If you have read my blog here at LI, you know I take the F35 to task all the time because it is a warning for today and far into the future on what NOT to do. The F35 fiasco has literally stripped the US military capability to fight in the 21st century peer combat theaters of this century.

The military value of a weapon program is the only valid justification for its expense. If someone does feel the need to defend a program, the argument should be based on the weapon’s demonstrated effectiveness and its centrality to the nation’s defense. If a weapon doesn’t work or can’t be purchased in the numbers the services need, then what is the point?

The American people today spend far more on defense than they did just a generation ago. Pentagon spending levels are nearly 50% higher than they were in the year 2000. That extra money has been sunk into numerous acquisition failures. The Littoral Combat Ship, the Army’s Future Combat System, the Zumwalt-class destroyer, the KC-46 aerial tanker, and the Marine Corps’ Expeditionary Fighting Vehicle are just a few significant disappointments from the past 25 years.

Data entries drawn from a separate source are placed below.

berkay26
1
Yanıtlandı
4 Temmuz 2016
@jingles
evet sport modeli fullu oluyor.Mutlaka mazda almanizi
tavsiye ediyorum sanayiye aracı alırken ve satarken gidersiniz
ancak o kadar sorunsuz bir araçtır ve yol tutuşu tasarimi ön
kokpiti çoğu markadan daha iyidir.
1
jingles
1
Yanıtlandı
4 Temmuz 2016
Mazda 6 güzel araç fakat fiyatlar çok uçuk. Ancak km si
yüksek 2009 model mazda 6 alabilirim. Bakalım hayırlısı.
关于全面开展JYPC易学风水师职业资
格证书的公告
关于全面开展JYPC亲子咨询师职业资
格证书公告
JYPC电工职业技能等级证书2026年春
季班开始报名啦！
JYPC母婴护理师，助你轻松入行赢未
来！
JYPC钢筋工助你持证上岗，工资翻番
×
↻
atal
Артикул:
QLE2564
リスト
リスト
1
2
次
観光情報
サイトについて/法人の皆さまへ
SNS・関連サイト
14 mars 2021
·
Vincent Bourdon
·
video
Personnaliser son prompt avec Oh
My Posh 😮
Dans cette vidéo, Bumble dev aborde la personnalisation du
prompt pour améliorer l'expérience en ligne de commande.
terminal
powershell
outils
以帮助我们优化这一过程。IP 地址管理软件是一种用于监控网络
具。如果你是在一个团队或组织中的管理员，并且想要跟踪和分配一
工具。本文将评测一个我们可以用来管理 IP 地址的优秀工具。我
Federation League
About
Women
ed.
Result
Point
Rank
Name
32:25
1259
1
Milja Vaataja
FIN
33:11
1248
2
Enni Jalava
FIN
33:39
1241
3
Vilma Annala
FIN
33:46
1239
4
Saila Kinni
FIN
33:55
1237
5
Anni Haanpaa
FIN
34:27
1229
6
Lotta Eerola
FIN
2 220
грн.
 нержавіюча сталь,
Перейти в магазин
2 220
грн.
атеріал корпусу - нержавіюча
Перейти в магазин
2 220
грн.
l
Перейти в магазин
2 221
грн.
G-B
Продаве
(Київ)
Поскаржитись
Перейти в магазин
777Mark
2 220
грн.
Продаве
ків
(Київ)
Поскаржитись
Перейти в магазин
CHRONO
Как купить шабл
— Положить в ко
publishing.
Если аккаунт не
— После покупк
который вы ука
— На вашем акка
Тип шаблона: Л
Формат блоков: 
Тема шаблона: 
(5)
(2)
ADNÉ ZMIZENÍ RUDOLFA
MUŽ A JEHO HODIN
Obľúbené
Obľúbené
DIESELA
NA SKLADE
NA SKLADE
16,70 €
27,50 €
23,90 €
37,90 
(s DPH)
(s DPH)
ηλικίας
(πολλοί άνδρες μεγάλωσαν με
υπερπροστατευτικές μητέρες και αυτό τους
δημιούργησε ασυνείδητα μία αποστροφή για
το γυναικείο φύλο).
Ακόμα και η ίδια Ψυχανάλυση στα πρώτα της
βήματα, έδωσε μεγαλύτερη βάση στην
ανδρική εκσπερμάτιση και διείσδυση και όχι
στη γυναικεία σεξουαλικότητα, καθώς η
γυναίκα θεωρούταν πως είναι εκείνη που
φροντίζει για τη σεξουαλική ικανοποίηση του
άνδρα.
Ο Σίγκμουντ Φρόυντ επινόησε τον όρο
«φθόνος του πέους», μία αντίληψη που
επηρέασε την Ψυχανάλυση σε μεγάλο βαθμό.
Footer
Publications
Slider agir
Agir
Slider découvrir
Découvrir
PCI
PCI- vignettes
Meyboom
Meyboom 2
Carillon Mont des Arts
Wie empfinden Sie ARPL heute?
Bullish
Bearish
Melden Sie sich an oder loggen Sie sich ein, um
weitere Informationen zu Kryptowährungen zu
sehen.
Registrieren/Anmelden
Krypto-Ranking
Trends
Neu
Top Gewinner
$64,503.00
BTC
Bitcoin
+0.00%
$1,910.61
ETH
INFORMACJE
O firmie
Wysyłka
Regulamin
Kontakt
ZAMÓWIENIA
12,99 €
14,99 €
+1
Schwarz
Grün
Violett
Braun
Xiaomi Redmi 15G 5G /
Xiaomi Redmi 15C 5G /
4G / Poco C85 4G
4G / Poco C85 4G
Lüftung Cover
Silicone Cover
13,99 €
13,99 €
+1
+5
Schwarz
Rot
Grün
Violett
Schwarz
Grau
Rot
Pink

The system is clearly broken. The incoming Trump administration will have to take drastic steps to rein in the excesses of the past 25 years. With influential people now at least unwittingly admitting the F-35’s failures, it could be a good starting point. Cancelling the program outright would be very difficult because of all the foreign entanglements that were baked into it from the beginning. But limiting production until engineers complete the F-35’s design may send the proper signal to the defense industry that the status quo is intolerable.